A most-awaited ruling over territorial claims made by Philippines concerning the South China Sea could create more tensions between Washington and Beijing.
This comes ahead of an essential military meeting between the two countries, which will take place during next month. It was being feared that the ruling could actually be the final straw for a new war.
In July, Adm. John Richardson Chief of Naval Operations would be going to Beijing for the first face-to-face meeting with Adm. Wu Shengli, head of the Chinese Navy.
This is his first big step into the world of military activities after he had taken up the top Navy job. The four-star admiral said so during a Monday panel discussion at the Center for a New American Security’s annual symposium in Washington.
According to Breaking Defense, Adm. Richardson had already been in a number of conversations with his Chinese counterpart since becoming the Navy’s top officer last April.
China is on a mission to stop US power in two ways.
The first idea is to to build an Anti-Access/Area Denial (A2/AD) network.
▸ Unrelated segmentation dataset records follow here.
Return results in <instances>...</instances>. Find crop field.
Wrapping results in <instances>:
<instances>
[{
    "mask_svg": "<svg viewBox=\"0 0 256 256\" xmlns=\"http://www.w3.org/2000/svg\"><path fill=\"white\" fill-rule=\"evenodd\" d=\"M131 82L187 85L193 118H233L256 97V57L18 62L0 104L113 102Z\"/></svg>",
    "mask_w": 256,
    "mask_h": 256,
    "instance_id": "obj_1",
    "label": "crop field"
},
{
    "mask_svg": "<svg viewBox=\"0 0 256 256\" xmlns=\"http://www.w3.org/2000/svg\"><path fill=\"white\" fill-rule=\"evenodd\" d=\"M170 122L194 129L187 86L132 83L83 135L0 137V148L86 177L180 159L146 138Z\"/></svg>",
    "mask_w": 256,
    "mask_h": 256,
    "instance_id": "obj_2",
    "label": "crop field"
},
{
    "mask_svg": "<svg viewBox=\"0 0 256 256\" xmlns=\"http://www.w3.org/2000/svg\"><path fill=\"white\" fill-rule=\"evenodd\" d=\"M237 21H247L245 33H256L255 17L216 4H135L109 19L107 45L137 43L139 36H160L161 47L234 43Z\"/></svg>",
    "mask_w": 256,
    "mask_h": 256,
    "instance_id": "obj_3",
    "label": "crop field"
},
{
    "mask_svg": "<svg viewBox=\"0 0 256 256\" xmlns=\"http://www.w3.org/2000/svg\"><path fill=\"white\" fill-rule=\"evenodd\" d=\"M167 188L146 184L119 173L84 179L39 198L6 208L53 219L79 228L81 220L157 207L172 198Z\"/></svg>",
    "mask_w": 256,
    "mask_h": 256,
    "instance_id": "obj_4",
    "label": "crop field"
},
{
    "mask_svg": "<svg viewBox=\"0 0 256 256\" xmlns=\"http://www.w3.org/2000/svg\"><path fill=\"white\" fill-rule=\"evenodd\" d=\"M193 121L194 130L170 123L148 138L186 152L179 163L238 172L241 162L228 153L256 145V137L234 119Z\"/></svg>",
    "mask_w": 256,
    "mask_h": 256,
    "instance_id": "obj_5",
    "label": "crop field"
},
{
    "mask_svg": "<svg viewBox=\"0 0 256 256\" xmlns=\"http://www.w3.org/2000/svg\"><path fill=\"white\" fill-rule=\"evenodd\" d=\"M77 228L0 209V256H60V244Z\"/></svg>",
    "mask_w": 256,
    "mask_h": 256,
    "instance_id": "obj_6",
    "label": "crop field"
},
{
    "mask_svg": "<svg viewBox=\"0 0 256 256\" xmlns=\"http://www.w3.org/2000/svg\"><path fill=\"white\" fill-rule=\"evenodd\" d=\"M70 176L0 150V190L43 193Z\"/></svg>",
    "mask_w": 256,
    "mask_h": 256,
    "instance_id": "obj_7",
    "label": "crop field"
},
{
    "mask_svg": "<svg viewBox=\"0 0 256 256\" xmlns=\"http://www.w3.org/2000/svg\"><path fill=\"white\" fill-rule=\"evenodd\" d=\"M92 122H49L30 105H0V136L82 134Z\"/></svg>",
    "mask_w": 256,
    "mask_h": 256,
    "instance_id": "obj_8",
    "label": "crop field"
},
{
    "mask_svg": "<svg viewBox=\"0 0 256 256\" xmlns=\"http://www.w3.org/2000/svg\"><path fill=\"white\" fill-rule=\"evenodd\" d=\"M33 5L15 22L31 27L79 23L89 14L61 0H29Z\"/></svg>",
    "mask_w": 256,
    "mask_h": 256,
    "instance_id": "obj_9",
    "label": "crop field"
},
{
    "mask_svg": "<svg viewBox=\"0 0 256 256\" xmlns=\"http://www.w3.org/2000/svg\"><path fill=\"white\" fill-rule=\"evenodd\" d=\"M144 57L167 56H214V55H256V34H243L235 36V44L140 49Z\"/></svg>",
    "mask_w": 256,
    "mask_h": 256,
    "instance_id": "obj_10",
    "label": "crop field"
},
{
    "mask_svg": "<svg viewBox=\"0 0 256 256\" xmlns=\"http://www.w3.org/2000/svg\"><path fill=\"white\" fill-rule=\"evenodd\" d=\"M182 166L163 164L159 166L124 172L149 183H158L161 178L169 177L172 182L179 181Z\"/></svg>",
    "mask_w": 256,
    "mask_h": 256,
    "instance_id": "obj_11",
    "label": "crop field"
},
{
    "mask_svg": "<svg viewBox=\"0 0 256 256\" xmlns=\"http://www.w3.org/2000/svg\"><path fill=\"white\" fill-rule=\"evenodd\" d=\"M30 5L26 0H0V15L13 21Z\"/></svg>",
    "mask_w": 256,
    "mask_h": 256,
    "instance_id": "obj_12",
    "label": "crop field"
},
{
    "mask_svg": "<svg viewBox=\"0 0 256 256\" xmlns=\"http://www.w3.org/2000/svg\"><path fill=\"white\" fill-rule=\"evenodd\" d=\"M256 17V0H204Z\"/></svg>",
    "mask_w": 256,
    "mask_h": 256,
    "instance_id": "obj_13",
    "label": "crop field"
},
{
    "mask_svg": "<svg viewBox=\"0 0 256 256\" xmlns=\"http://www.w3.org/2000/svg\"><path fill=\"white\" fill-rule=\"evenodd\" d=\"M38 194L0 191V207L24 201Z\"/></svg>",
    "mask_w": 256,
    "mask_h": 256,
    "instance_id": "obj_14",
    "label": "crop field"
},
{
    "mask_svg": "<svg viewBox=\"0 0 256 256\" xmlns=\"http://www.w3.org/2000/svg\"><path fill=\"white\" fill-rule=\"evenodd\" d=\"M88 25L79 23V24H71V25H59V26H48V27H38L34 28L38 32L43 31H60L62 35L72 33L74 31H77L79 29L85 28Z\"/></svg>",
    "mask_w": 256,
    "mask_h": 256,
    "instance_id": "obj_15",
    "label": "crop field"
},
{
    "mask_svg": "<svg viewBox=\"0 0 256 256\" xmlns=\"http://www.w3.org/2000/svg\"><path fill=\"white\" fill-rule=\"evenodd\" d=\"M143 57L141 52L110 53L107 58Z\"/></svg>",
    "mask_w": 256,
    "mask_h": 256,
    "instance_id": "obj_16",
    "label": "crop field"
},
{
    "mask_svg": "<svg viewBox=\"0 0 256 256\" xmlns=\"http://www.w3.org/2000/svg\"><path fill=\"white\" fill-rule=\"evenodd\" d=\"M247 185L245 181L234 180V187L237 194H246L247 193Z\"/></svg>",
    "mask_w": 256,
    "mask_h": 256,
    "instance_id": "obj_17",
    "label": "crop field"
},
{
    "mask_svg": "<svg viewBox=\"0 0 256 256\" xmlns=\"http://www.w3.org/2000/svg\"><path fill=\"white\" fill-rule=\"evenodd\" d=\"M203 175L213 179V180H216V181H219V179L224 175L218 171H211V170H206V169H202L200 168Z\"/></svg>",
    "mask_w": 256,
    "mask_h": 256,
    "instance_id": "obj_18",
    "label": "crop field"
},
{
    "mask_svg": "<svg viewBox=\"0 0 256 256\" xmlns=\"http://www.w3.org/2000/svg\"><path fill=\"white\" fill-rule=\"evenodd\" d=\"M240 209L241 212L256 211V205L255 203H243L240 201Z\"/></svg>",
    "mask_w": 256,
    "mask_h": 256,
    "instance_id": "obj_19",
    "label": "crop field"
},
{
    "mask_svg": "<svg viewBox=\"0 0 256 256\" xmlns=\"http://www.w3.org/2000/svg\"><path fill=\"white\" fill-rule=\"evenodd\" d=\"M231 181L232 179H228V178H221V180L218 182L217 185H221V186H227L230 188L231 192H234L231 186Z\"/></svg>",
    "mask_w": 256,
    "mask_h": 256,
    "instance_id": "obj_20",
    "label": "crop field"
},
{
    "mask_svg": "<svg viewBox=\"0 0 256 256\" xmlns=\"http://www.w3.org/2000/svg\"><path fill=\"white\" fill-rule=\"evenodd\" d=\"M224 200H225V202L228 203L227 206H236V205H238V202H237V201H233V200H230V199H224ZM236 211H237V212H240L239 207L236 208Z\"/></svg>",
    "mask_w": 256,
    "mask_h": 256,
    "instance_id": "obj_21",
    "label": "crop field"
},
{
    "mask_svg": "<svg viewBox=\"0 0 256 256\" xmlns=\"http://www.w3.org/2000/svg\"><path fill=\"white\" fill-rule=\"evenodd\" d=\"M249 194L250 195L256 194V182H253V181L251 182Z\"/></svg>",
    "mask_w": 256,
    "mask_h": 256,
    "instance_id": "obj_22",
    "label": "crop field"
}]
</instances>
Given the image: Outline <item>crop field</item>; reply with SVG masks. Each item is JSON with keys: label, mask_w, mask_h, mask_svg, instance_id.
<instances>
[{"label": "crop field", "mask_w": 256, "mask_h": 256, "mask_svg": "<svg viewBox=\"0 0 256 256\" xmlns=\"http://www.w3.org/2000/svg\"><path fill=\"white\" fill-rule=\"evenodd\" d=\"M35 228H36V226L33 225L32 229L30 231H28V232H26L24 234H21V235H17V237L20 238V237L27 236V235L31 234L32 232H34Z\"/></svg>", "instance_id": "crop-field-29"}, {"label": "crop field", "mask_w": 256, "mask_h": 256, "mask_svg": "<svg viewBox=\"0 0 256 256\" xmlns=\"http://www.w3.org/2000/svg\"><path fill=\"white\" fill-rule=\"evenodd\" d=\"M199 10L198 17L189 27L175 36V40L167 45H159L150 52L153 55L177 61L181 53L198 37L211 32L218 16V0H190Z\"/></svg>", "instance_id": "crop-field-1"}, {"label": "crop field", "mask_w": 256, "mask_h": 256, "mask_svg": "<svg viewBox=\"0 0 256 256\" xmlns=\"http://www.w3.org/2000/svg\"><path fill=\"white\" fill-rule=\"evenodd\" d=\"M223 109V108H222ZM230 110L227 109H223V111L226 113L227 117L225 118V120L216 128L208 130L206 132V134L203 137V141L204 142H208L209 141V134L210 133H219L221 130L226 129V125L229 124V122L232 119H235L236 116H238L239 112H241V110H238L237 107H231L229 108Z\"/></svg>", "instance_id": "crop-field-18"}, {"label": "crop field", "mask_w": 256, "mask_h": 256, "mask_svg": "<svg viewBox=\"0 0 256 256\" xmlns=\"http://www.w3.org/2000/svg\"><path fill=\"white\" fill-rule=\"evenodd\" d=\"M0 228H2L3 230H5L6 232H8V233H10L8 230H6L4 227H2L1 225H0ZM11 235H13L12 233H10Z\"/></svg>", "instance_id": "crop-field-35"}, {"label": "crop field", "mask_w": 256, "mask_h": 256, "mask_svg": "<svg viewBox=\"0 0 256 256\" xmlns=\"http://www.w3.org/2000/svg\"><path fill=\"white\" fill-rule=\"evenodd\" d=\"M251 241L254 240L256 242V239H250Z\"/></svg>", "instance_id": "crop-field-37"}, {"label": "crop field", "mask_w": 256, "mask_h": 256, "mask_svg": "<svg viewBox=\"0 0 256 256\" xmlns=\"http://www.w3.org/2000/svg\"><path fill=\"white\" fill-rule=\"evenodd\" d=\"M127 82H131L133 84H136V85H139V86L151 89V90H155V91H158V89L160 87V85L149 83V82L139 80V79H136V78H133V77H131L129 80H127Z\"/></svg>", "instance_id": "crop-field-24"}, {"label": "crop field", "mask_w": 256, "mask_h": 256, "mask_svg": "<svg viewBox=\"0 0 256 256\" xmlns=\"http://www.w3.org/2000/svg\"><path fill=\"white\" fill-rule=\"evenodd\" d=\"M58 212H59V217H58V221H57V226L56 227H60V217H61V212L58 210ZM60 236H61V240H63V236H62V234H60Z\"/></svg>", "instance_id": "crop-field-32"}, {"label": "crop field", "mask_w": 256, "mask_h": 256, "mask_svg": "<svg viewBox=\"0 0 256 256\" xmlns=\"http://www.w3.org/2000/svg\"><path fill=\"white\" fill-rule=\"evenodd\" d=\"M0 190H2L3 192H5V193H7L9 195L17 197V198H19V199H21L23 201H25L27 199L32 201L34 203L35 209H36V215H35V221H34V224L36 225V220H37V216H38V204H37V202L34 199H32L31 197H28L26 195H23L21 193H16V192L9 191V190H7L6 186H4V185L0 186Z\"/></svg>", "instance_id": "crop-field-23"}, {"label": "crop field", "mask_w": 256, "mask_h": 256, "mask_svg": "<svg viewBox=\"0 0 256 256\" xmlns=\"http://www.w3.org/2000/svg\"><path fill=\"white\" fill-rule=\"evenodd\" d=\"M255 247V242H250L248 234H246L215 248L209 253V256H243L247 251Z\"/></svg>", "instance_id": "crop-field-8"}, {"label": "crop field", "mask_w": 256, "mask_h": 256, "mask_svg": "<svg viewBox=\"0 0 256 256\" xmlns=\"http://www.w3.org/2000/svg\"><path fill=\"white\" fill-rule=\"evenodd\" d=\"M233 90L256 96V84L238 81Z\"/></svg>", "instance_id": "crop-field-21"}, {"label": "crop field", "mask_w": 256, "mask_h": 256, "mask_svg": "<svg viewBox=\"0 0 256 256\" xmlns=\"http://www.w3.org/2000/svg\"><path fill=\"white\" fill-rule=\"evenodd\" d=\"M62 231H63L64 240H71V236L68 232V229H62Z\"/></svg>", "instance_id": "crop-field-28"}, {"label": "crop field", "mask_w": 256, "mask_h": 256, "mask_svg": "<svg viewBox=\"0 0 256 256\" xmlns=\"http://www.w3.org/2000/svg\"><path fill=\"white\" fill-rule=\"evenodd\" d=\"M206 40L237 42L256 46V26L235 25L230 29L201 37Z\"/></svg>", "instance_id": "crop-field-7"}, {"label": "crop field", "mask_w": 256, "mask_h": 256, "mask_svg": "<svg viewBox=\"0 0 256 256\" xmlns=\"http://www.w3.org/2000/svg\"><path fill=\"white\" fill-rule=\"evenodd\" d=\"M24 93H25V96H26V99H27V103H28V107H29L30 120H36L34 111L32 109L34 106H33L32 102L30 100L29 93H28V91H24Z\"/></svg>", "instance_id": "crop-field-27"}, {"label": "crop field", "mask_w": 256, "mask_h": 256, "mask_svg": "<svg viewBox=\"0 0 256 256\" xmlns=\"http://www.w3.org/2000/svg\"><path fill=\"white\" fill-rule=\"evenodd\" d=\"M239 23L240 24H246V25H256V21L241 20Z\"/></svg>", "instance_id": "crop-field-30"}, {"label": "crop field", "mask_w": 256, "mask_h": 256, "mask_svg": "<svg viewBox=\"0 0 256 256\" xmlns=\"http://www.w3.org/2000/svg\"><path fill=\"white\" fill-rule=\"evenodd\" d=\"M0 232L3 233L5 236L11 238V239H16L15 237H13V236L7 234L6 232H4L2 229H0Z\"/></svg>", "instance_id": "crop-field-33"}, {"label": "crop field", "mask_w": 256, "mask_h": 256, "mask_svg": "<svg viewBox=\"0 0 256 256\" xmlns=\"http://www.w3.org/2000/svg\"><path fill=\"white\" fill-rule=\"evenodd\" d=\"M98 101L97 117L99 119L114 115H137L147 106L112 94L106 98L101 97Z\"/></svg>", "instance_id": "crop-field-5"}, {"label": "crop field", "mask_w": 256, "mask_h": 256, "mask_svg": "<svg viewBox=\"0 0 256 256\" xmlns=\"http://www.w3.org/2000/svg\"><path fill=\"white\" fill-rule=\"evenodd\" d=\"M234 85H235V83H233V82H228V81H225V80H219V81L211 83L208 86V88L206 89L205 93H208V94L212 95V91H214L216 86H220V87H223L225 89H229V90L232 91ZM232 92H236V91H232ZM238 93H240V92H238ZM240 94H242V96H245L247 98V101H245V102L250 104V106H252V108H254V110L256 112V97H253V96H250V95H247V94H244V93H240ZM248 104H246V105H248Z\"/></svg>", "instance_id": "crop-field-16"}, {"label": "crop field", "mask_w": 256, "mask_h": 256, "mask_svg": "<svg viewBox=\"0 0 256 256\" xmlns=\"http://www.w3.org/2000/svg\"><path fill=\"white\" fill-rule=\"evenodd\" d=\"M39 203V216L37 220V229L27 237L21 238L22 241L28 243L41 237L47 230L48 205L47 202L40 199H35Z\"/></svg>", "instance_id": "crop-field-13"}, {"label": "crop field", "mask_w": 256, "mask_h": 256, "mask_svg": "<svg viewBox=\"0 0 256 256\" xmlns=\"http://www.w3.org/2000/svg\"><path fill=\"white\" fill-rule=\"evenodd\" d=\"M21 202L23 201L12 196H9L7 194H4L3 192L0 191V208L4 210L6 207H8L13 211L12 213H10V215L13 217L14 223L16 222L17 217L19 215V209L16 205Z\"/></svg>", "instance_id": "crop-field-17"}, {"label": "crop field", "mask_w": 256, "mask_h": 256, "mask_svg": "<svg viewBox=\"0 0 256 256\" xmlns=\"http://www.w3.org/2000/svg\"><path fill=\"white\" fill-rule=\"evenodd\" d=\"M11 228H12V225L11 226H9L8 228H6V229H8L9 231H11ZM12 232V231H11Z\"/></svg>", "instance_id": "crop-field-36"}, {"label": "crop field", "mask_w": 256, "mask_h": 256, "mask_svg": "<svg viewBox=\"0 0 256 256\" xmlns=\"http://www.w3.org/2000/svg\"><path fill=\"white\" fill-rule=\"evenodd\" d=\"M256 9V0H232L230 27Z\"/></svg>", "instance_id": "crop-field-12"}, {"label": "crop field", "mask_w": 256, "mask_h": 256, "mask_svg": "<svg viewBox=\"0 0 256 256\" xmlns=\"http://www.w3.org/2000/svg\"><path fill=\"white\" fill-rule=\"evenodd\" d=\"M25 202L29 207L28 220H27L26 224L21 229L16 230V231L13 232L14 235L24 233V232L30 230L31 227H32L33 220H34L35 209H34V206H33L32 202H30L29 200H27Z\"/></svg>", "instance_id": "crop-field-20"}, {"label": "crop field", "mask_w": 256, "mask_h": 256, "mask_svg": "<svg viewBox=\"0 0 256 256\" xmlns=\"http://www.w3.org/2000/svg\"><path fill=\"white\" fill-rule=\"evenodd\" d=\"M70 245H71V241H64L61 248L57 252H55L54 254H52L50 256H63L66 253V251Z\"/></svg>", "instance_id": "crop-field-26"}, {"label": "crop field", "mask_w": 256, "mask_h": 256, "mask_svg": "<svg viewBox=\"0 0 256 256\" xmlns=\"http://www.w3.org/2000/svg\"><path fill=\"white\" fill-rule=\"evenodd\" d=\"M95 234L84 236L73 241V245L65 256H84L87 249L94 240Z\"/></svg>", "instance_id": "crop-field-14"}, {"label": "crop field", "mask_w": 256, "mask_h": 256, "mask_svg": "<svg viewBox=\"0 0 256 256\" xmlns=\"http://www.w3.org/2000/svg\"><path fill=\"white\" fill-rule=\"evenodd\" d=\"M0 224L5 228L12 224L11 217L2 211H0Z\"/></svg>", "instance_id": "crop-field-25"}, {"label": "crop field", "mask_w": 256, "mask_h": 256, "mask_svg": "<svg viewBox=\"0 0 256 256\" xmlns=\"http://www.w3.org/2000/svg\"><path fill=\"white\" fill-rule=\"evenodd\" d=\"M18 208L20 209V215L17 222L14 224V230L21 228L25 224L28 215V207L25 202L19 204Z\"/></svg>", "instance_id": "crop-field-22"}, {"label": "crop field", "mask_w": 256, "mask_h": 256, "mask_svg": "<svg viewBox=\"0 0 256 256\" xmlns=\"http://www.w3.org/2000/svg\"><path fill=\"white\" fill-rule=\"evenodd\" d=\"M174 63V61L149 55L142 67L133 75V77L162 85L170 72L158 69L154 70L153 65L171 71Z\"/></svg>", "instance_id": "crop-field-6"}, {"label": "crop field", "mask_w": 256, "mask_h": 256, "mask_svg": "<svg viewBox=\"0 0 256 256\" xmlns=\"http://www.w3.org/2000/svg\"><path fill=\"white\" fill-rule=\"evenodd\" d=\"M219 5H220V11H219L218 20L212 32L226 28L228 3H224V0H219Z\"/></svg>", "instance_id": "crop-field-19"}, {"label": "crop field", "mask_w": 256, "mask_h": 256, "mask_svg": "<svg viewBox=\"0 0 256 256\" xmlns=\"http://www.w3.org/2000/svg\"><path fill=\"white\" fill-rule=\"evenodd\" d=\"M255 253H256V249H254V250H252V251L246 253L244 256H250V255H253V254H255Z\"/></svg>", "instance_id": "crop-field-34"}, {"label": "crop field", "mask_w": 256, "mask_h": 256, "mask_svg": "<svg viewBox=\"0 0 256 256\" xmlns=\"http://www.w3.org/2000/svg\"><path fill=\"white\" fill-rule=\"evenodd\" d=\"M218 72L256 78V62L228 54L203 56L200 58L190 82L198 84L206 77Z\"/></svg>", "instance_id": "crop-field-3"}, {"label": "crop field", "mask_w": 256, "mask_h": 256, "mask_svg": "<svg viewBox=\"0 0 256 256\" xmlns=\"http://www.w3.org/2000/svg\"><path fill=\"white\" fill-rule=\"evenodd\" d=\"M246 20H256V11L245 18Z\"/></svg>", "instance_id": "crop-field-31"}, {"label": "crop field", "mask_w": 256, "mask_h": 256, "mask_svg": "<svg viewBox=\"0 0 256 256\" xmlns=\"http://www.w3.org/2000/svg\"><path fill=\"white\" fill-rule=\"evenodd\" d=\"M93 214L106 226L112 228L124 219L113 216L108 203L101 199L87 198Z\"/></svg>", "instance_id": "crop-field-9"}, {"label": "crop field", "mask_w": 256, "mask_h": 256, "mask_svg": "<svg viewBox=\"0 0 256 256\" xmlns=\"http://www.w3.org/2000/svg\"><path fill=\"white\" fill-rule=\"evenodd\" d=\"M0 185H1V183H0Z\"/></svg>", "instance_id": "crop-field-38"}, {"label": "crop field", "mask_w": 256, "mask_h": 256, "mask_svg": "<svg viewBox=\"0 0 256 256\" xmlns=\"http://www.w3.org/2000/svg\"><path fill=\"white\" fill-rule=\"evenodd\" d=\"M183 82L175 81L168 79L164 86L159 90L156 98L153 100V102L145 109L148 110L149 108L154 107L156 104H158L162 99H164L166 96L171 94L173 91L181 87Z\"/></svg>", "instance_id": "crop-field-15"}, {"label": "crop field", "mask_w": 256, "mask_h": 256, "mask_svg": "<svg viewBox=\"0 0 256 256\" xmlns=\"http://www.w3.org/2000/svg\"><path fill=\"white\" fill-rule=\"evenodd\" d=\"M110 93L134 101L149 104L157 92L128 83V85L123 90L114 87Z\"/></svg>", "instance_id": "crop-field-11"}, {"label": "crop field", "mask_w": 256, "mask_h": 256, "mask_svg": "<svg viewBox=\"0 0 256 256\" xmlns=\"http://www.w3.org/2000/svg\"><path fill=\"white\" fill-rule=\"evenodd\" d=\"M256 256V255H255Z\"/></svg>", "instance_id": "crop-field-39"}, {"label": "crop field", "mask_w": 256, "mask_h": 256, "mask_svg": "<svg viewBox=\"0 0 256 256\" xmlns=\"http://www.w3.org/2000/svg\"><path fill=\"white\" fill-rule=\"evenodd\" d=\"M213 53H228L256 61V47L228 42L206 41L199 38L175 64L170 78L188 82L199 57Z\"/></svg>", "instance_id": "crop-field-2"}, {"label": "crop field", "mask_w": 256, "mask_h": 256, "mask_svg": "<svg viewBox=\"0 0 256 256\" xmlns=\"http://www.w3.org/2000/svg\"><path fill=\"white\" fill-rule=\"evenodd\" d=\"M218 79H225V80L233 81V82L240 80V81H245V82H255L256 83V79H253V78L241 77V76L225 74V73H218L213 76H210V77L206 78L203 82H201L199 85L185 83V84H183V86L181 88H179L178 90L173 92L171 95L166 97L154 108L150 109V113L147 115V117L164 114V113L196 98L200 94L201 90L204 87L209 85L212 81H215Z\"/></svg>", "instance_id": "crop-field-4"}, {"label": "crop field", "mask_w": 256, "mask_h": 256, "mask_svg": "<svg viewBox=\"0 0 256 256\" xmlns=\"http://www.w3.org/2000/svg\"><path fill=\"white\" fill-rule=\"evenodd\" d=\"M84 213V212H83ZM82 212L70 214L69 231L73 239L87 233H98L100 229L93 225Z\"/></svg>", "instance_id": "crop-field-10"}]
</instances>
This would be layered with high-end force of cyber/electronic weapons, long-range sensors, anti-ship missiles, anti-aircraft missiles, strike planes, submarines, and mines.
However, it is more likely that China would be using its low-end force. China owns the maritime equivalent of Vladimir Putin’s Little Green Men.
These are Chinese Coast Guard vessels along with dredging ships and fishing boats, which can enter deep into disputed region without creating the risk of a military clash.
With these setups, China is planning to keep US forces from interfering in what China considers its backyard.
According to The Washington Post, the Chinese officials have made repeated declarations that they do not consider the court to be legitimate in the South China Sea dispute.
Chinese officials have strictly suggested that they will not stick to any decision if it is made in favor of the Philippines.
Patrick Cronin is senior director of CNAS’s Asia-Pacific Security Program. On Monday, he said that what happens after the ruling is yet to be determined.
With the complexity of alliances dragged into the South China Sea dispute, the ruling favoring the Philippines’ territorial claims could even spell World War 3.
As previously reported by Morning News USA, as much as 60 nations already supported China’s territorial claim in the South China Sea. Russia has already expressed its support of Beijing.
On the other side of the equation, the Philippines and the United States have long been allies since World War 2. Just recently, America deployed its electronic attack aircraft in the Philippines.